**Problem requirements:** Print the line containing "personvernerklæring." and each line after it through the end of the material below, exactly as it appears, but skip the pictures.

**Data:**

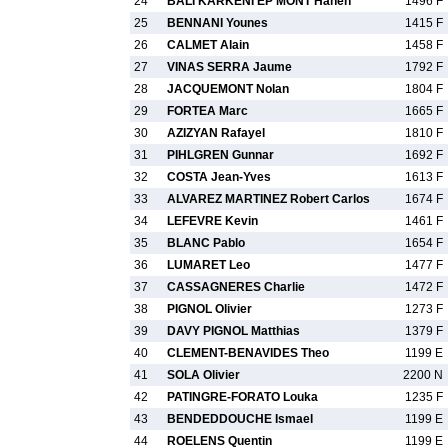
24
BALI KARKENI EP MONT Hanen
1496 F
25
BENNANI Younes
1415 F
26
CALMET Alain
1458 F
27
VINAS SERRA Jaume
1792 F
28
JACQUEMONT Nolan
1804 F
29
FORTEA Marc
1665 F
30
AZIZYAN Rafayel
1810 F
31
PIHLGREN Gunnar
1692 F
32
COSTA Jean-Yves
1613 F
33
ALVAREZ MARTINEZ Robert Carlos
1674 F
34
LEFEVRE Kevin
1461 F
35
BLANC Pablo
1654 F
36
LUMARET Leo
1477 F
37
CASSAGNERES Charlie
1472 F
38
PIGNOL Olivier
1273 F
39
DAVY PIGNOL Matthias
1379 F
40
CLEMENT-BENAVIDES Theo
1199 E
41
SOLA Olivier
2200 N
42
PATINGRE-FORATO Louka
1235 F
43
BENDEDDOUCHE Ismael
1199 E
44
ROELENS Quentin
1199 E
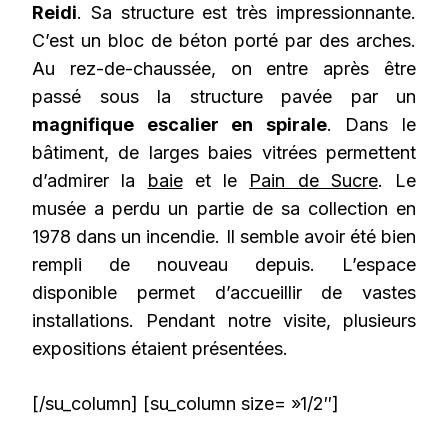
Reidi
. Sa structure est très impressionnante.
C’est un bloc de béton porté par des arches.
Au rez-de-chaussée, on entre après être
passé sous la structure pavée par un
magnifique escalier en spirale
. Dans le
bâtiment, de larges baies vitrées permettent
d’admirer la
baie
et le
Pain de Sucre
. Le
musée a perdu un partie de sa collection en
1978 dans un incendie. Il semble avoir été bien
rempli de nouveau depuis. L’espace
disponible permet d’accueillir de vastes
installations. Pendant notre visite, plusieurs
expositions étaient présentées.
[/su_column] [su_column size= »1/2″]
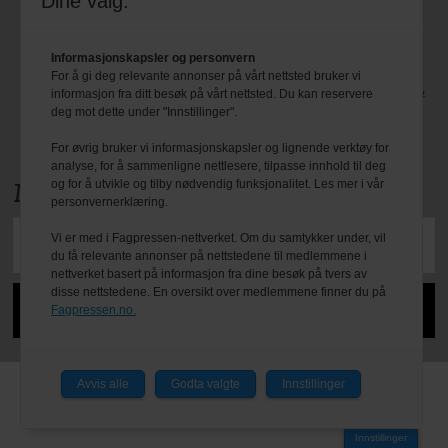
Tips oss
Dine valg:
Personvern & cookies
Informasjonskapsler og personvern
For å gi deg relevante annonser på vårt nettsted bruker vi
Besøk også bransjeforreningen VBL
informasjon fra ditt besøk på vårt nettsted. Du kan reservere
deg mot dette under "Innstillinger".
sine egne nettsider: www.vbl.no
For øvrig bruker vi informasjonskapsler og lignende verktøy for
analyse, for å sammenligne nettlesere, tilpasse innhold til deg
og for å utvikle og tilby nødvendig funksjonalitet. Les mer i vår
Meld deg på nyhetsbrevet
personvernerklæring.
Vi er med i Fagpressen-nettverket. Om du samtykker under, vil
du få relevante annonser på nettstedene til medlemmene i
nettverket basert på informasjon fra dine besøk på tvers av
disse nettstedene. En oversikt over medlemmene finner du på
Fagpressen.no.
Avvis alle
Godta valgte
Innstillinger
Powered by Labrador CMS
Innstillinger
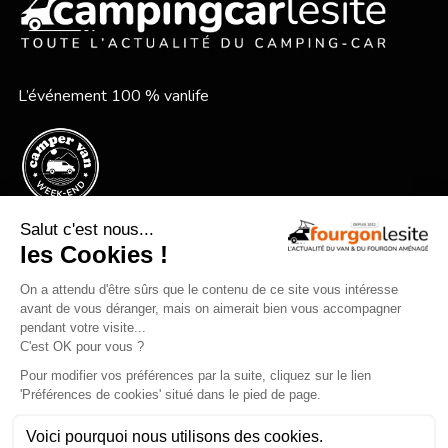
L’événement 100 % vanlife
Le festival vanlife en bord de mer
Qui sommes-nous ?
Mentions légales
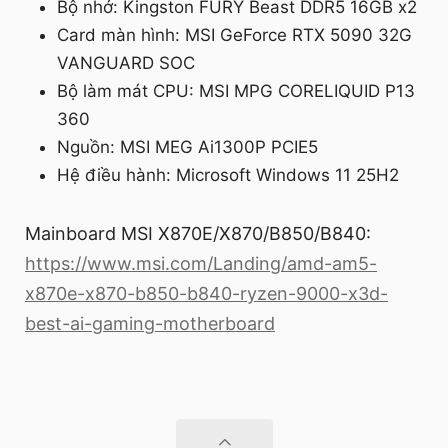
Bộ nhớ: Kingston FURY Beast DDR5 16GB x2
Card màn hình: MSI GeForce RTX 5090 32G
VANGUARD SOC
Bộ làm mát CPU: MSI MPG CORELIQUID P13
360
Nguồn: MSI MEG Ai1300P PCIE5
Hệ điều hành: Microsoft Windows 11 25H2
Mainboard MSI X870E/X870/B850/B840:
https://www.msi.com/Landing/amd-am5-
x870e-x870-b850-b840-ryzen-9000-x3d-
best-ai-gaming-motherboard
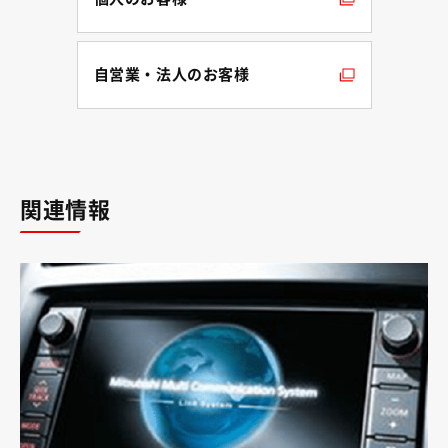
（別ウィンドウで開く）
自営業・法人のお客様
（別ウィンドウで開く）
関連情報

**Answer to this problem:**
personvernerklæring.
Vi er med i Fagpressen-nettverket. Om du samtykker under, vil
du få relevante annonser på nettstedene til medlemmene i
nettverket basert på informasjon fra dine besøk på tvers av
disse nettstedene. En oversikt over medlemmene finner du på
Fagpressen.no.
Avvis alle
Godta valgte
Innstillinger
Powered by Labrador CMS
Innstillinger
L’événement 100 % vanlife
Le festival vanlife en bord de mer
Qui sommes-nous ?
Mentions légales
Bộ nhớ: Kingston FURY Beast DDR5 16GB x2
Card màn hình: MSI GeForce RTX 5090 32G
VANGUARD SOC
Bộ làm mát CPU: MSI MPG CORELIQUID P13
360
Nguồn: MSI MEG Ai1300P PCIE5
Hệ điều hành: Microsoft Windows 11 25H2
Mainboard MSI X870E/X870/B850/B840:
https://www.msi.com/Landing/amd-am5-
x870e-x870-b850-b840-ryzen-9000-x3d-
best-ai-gaming-motherboard
（別ウィンドウで開く）
自営業・法人のお客様
（別ウィンドウで開く）
関連情報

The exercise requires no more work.